Video-Based Optimal Transport for Feedback-Efficient Offline Preference-Based Reinforcement Learning
2026-06-15 • Robotics
Robotics
AI summaryⓘ
The authors developed a method called VOTP that helps teaching robots complex tasks without needing lots of human feedback. Instead of manually designing rewards or getting many labels, VOTP uses a smart way to compare video behaviors using pretrained video models and optimal transport math. This lets it create helpful hints from only a few human examples and apply these to many unlabelled cases. Their tests show VOTP works better than other methods when feedback is limited, even in noisy visual settings and real robot tasks.
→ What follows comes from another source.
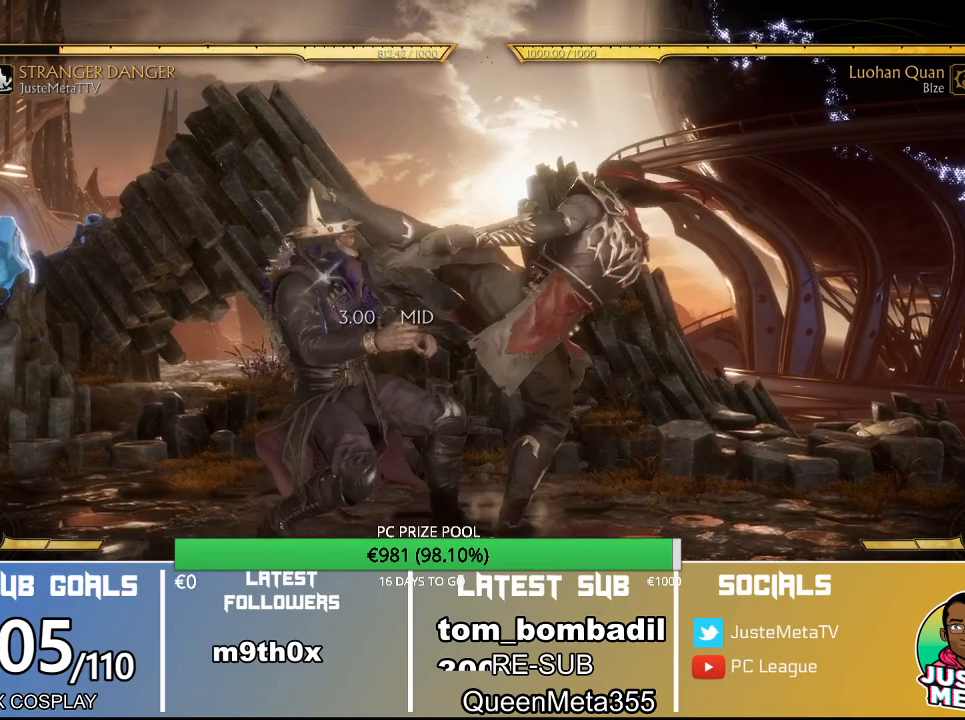
{"dt_ms": 500, "buttons": ["R2"], "left_stick": "down", "events": [[333, "R2", "down"]]}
Reinforcement LearningReward EngineeringPreference-based RLVideo Foundation ModelsOptimal TransportSemi-supervised LearningPseudo-labelingRobotic ManipulationLocomotion TasksHuman Feedback
Authors
Tung M. Luu, Hwanhee Kim, Younghwan Lee, Chang D. Yoo
Abstract
Conveying complex objectives to reinforcement learning (RL) agents often requires meticulous reward engineering. Preference-based RL (PbRL) offers a promising alternative by learning reward functions from human feedback, but its scalability is hindered by high labeling costs. Inspired by advances in Video Foundation Models (ViFMs), we present Video-based Optimal Transport Preference (VOTP), a semi-supervised framework that learns effective reward functions from only a handful of labels. By leveraging optimal transport to align visual trajectories within the rich representation space of ViFMs, VOTP effectively generates high-fidelity pseudo-labels for large amounts of unlabeled data, substantially reducing human supervision. Extensive experiments across locomotion and manipulation benchmarks demonstrate the superiority of VOTP, which outperforms state-of-the-art offline PbRL methods under limited feedback budgets. We also showcase the robustness of VOTP in the presence of visual distractors and validate its utility on real robotic tasks, where it learns meaningful rewards with minimal human input.